▶ _Exercise objective_
Which lines of the data include the string "round"? List them all.

(Entries taken from a collection)
★ ★ ★ ★

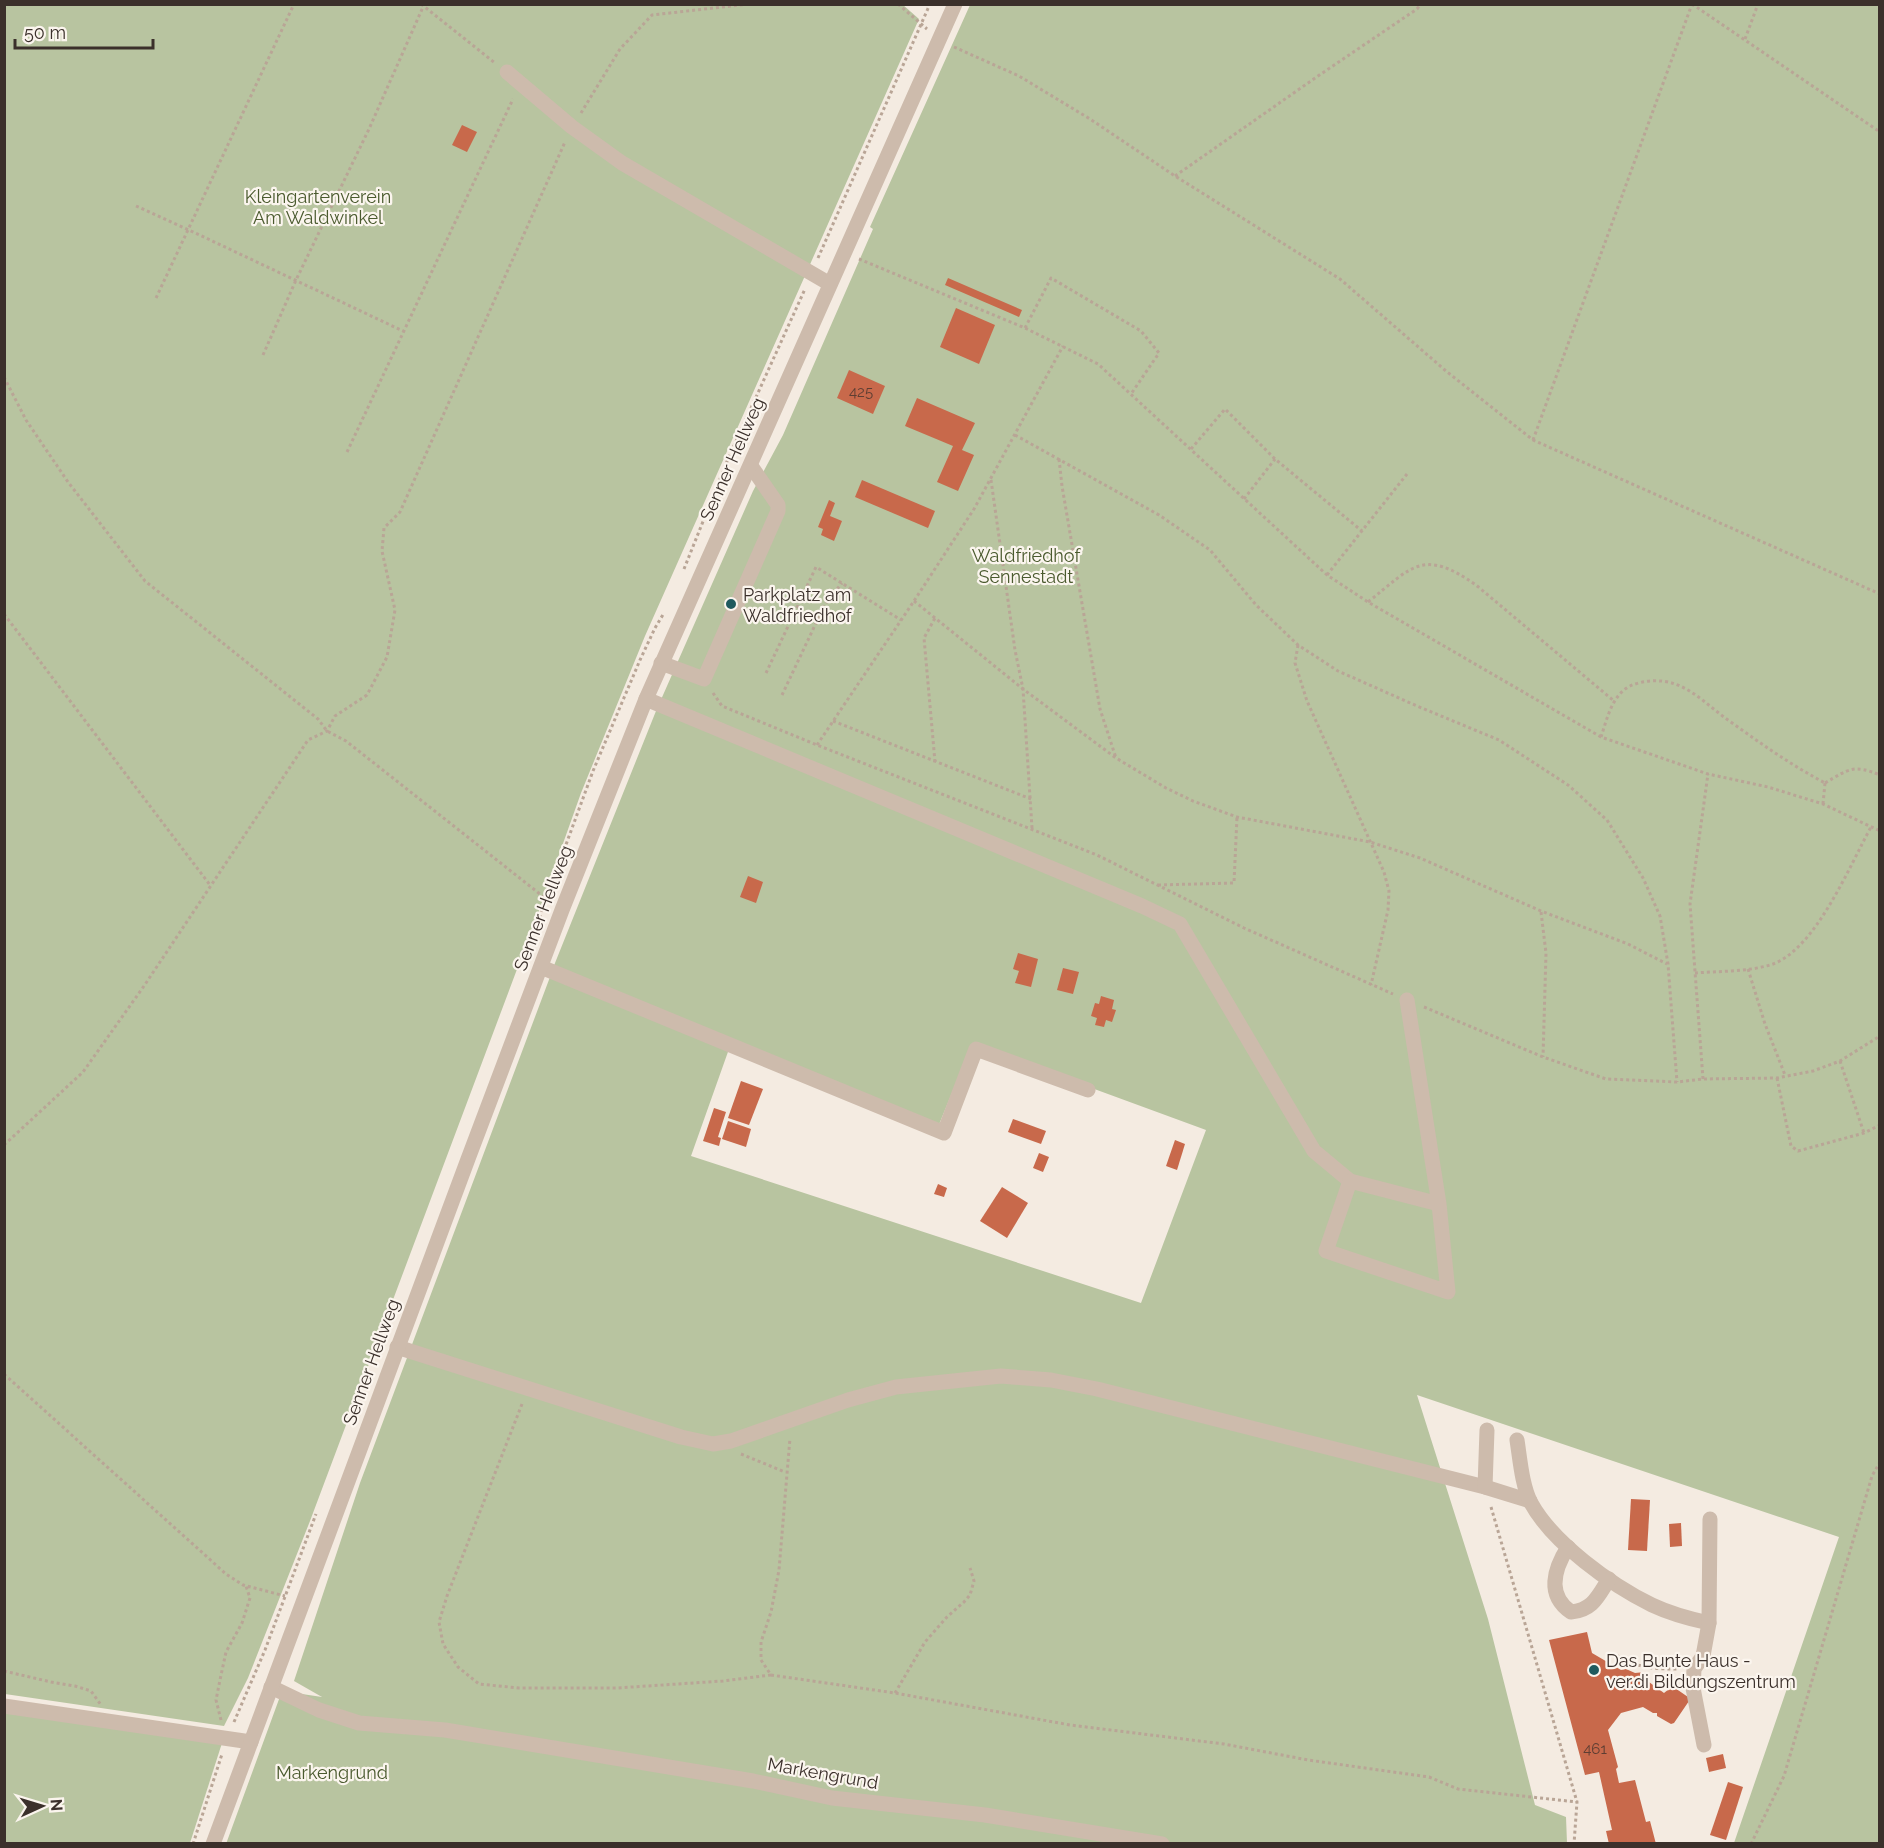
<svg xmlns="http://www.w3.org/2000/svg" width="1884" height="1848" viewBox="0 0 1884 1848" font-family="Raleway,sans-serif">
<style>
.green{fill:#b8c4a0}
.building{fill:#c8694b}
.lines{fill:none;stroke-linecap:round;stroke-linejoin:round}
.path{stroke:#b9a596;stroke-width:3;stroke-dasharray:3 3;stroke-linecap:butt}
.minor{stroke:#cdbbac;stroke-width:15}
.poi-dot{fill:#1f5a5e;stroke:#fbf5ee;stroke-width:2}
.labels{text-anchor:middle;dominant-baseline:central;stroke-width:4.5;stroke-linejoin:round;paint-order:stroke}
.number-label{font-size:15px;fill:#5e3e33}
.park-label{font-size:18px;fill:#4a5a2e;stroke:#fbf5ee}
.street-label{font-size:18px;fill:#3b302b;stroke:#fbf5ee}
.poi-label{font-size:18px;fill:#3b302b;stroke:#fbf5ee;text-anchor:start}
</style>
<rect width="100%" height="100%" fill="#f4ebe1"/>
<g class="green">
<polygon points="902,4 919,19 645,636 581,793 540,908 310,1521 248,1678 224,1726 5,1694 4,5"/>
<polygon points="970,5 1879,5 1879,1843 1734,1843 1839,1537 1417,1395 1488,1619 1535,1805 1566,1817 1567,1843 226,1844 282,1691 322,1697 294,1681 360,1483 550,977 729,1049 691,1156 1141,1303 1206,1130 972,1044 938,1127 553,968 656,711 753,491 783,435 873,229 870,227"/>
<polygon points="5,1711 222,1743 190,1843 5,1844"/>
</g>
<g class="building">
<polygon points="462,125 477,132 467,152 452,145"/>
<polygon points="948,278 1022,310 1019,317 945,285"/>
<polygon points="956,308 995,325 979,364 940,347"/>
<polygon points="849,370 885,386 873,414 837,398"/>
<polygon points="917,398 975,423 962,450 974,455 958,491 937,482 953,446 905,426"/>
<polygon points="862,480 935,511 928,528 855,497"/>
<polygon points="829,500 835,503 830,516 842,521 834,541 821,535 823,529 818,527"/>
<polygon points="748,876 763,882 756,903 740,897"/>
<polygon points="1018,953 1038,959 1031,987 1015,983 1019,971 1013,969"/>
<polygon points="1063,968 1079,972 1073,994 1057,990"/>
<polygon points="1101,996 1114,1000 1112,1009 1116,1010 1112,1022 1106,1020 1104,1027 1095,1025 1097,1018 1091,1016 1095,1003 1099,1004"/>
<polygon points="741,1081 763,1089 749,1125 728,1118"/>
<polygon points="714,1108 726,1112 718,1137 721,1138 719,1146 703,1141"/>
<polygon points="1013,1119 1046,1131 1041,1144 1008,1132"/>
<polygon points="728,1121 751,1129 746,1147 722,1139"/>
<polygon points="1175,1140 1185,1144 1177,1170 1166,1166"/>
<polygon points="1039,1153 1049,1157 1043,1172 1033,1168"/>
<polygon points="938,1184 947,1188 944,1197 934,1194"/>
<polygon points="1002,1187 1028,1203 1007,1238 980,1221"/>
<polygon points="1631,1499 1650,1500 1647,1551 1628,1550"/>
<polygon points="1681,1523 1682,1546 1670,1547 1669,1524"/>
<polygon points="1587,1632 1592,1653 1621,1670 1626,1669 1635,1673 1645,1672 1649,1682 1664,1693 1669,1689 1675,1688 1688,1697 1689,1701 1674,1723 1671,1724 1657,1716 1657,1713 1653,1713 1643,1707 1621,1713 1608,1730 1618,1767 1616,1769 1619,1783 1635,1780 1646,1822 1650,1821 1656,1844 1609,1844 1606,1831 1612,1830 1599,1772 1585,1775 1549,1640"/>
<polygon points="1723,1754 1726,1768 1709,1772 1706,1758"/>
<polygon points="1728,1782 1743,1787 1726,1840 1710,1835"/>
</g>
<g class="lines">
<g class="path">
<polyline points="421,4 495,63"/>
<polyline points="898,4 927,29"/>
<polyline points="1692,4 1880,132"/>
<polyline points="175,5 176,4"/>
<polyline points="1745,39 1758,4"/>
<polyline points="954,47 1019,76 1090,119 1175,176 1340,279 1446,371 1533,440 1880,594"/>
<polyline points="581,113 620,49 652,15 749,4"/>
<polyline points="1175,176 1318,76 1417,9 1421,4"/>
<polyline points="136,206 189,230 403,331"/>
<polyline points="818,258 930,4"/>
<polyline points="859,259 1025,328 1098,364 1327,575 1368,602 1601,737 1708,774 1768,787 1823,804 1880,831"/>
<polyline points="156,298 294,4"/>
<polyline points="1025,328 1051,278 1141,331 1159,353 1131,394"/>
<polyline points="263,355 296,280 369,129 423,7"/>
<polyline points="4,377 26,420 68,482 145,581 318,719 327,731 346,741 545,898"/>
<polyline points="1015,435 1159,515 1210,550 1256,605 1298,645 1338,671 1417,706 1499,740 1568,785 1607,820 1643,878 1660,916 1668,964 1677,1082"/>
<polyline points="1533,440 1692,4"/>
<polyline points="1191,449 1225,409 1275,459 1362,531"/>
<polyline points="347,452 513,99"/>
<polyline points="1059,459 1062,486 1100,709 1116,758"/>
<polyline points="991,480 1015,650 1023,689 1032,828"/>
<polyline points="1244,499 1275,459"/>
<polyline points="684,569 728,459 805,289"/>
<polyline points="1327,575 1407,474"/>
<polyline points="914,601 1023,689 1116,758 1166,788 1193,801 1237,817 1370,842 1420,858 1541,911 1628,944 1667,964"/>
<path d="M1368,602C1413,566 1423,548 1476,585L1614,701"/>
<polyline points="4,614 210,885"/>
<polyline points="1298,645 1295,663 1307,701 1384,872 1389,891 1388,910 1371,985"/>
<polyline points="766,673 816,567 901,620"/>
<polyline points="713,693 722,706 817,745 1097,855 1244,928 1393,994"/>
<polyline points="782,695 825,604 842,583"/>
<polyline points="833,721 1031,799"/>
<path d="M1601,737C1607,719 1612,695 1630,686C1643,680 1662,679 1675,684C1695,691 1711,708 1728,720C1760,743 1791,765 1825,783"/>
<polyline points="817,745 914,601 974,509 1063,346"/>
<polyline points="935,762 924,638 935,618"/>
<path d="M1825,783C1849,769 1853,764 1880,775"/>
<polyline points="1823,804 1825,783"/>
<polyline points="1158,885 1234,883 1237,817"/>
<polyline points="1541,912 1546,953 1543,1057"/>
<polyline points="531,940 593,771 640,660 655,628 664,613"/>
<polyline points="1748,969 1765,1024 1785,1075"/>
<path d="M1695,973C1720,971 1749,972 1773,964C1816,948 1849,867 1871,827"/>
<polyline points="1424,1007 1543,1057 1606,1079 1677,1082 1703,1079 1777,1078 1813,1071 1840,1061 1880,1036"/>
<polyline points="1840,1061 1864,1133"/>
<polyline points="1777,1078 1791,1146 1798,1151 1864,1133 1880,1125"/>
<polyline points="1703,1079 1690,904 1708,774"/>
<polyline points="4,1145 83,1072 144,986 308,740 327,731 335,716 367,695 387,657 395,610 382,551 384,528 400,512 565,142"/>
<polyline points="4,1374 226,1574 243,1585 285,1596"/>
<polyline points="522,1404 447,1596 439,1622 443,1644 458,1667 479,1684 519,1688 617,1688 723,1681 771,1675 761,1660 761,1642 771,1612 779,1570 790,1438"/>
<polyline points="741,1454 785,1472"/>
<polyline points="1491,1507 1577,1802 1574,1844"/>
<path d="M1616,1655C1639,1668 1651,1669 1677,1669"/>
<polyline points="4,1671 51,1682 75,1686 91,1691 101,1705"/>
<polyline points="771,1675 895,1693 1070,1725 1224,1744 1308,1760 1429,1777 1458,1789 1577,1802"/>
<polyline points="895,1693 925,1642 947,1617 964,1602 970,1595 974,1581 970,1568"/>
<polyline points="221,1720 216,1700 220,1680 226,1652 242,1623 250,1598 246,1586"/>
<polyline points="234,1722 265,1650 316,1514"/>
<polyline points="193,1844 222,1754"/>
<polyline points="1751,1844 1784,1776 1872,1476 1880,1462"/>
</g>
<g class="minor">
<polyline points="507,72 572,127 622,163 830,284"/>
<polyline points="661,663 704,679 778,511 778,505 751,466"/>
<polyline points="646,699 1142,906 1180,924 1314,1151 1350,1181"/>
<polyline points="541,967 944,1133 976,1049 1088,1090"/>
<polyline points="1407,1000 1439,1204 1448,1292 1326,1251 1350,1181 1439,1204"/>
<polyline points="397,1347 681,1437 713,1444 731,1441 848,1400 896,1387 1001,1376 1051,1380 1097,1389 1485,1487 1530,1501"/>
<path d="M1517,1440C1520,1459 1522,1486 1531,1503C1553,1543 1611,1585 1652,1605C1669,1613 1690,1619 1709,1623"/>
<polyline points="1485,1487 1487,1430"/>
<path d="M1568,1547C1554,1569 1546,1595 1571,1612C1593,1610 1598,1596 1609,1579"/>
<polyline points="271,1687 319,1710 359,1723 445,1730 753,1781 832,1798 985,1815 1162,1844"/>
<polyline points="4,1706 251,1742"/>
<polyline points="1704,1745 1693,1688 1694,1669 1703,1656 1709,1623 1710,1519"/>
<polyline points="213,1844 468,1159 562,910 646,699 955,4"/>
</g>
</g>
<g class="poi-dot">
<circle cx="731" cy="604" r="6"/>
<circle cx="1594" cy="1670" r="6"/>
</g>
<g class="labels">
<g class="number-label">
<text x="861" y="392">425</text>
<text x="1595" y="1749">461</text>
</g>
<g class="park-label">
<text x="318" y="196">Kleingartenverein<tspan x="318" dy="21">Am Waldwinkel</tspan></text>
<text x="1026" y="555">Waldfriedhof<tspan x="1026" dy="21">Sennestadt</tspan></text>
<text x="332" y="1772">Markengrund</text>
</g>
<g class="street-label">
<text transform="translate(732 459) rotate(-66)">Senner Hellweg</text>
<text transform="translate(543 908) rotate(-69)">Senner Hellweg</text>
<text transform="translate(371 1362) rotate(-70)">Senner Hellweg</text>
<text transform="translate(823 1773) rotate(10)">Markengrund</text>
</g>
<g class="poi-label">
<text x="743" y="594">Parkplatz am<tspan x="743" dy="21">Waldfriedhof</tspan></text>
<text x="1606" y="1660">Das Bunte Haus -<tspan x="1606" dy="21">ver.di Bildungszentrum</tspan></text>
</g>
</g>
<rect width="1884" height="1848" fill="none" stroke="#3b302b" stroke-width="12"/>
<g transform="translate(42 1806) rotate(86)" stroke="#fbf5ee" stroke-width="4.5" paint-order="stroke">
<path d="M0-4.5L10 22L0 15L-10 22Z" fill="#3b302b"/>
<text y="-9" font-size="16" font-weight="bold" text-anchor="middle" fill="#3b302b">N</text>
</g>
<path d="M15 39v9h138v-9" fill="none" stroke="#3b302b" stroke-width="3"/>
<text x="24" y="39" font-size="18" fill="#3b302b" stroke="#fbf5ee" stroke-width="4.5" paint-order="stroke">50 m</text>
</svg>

★ ★ ★ ★

▶ _Written solution_
.lines{fill:none;stroke-linecap:round;stroke-linejoin:round}
.labels{text-anchor:middle;dominant-baseline:central;stroke-width:4.5;stroke-linejoin:round;paint-order:stroke}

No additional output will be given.